The researcher said: “Men show much more extensive and severe cortical thinning — the outer layer of the brain that controls our higher functions — than women, particularly in areas linked to movement, sensation, vision and spatial orientation.”

To understand the protective effect, researchers compared brain images with gene activity in different regions, measured in healthy brains after death.

They found that the less-affected areas in women showed higher expression of genes related to oestrogen function, particularly ESRRG and ESRRA, which produce oestrogen-related hormone receptors.

The ESRRG gene was especially notable, showing greater activity in brain tissue than elsewhere in the body.

These receptors play key roles in mitochondrial function — the cell’s energy production system — and in the survival of dopamine-producing neurons, the cells that die in Parkinson’s disease.

Shady Rahayel is professor at Université de Montréal’s Faculty of Medicine and lead author of the study.

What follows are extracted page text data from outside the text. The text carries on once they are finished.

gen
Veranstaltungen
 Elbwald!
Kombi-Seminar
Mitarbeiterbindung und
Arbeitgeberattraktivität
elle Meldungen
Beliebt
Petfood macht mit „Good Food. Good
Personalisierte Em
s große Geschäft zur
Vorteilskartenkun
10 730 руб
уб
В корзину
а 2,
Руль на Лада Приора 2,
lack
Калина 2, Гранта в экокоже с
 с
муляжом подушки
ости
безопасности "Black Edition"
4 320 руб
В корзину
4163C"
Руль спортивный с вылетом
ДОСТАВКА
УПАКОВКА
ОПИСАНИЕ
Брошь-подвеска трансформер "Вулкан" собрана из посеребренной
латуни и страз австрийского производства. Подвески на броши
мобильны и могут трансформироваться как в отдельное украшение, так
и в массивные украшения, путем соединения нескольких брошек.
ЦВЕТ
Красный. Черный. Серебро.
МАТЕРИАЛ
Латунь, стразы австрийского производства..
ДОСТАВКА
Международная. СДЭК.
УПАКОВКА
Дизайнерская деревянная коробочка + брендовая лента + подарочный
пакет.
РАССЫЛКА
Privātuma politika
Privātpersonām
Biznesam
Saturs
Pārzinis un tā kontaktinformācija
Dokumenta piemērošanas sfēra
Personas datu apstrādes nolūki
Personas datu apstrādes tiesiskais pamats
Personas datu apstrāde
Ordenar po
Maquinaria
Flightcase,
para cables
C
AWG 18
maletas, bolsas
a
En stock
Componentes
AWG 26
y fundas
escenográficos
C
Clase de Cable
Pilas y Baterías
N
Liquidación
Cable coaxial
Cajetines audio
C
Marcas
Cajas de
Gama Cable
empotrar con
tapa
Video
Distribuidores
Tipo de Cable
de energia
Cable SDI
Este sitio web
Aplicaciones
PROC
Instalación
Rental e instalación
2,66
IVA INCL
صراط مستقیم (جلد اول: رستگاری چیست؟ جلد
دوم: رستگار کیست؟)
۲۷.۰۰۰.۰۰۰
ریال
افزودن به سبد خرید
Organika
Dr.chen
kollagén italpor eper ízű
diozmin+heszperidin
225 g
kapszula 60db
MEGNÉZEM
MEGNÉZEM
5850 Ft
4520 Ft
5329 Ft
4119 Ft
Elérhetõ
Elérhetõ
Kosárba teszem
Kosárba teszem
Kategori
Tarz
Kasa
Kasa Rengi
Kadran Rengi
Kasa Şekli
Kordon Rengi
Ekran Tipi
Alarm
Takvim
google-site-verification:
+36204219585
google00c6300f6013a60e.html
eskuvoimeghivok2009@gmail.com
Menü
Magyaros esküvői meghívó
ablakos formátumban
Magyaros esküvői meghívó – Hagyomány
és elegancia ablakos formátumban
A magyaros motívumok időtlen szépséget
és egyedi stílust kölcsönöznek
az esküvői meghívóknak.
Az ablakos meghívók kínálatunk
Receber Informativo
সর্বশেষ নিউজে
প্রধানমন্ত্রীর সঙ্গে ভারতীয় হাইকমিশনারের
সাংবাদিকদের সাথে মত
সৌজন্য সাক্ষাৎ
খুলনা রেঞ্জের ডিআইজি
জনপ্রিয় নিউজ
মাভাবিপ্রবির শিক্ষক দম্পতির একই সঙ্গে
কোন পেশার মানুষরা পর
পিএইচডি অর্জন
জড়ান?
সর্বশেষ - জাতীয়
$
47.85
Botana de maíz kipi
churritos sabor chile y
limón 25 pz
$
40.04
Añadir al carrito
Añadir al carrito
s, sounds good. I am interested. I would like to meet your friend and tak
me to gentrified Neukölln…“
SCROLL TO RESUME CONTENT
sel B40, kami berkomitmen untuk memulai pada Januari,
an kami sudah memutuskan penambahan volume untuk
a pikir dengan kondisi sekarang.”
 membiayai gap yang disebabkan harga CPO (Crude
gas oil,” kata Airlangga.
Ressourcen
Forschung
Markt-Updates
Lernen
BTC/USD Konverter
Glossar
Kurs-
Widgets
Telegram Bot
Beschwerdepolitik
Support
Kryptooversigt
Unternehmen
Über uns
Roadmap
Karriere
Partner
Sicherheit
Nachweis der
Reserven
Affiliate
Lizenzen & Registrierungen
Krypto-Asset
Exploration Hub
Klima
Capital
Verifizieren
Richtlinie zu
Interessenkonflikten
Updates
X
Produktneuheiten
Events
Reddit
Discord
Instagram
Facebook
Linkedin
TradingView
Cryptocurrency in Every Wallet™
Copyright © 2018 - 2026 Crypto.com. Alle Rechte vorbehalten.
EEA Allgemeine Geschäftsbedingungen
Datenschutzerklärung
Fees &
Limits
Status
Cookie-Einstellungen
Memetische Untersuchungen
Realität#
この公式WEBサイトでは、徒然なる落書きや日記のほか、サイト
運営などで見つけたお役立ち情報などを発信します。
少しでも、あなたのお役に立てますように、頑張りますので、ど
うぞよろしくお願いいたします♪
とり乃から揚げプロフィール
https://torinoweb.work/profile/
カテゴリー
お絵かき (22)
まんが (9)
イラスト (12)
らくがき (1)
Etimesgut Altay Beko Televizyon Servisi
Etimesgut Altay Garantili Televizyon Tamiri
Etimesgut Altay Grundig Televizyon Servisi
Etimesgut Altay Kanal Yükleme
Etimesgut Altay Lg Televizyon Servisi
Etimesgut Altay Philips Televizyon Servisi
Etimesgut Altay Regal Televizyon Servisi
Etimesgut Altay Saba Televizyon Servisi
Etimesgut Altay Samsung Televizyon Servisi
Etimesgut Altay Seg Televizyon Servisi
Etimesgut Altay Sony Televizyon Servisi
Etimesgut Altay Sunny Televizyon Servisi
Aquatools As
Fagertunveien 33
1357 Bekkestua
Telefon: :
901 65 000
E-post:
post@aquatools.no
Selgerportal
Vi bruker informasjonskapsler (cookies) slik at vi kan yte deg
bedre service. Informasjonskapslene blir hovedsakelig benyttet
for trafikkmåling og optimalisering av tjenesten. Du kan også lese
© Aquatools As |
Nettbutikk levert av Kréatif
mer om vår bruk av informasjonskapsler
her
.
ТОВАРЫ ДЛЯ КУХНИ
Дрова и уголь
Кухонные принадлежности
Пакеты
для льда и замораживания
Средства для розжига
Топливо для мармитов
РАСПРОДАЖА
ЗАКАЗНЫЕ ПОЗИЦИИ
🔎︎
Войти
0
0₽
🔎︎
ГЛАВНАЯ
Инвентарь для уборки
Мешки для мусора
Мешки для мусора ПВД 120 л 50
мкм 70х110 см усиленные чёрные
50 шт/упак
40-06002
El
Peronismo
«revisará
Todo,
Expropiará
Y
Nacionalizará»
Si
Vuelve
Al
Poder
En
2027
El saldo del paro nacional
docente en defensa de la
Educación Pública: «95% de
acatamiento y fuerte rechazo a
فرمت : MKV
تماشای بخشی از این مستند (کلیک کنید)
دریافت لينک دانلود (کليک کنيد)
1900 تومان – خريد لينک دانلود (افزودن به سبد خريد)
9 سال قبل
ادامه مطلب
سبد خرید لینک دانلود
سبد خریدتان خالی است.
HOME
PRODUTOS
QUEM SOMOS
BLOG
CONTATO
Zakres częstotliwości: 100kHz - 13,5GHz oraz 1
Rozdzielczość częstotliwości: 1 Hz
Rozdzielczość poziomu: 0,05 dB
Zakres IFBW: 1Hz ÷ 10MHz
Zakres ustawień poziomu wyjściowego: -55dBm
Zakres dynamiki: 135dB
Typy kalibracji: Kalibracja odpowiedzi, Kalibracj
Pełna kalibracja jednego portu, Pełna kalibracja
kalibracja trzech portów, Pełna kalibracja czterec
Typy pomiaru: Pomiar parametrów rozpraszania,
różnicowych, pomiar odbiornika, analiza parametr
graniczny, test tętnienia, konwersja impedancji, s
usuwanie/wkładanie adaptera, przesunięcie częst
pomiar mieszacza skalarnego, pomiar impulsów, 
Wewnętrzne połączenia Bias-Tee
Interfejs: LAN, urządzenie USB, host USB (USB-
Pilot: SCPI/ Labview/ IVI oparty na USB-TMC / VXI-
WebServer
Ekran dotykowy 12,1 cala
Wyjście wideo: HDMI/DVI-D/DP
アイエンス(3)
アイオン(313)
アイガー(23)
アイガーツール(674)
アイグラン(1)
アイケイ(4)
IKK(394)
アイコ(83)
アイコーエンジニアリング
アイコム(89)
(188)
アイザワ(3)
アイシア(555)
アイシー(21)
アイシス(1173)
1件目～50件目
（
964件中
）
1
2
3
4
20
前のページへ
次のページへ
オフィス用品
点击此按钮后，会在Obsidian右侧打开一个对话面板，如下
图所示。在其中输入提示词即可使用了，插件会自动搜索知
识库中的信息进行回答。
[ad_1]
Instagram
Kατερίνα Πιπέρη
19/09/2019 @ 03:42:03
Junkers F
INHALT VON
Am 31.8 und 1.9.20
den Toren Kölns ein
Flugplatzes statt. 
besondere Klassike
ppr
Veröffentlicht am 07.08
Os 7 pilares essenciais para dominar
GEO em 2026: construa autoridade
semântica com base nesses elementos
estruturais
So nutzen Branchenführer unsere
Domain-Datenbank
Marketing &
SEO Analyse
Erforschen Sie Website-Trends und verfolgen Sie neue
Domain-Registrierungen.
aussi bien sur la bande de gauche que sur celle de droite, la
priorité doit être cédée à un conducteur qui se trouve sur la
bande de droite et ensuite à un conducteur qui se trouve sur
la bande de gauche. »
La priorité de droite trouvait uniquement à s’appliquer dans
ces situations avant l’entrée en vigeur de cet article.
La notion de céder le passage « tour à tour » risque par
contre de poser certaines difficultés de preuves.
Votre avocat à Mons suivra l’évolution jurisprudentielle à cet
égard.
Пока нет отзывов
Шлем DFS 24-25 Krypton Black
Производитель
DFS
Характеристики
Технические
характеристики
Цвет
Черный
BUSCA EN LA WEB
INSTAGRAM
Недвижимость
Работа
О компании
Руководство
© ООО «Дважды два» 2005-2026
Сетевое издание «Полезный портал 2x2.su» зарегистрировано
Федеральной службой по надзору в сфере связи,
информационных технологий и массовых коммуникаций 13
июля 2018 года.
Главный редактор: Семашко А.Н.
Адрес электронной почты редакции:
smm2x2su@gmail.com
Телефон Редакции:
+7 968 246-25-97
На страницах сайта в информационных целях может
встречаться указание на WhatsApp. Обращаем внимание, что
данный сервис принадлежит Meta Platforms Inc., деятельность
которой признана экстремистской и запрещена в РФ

Rahayel said: “This sleep disorder offers a unique window of opportunity to study the mechanisms of neurodegeneration before major motor or cognitive symptoms appear.

“Our results suggest that certain brain areas in women with isolated REM sleep behaviour disorder are better protected than those in men, likely through the action of oestrogens.”

The team chose to study this precursor condition because it allows observation of brain protection mechanisms before major motor symptoms develop.

Although only 25 to 40 per cent of people with Parkinson’s experience REM sleep behaviour disorder, studying this early stage gives insight into how the brain resists damage when it is still limited.

Previous studies have shown that women with established Parkinson’s disease tend to experience slower progression than men, pointing to similar protective effects.

The findings could shape future research and treatment development.

The authors recommend separating men and women in clinical trials, which could improve statistical accuracy and reduce the number of participants required.

The biological mechanisms identified — particularly those linked to the ESRRG gene — could also become potential therapeutic targets.

Early laboratory research suggests that increasing ESRRG activity may protect dopamine-producing neurons from the toxic effects of alpha-synuclein, a protein that builds up abnormally in the brains of people with Parkinson’s.

“This study brings us closer to precision medicine, where treatments could be tailored not only to the disease but also to individual biological characteristics, including sex,” said Rahayel.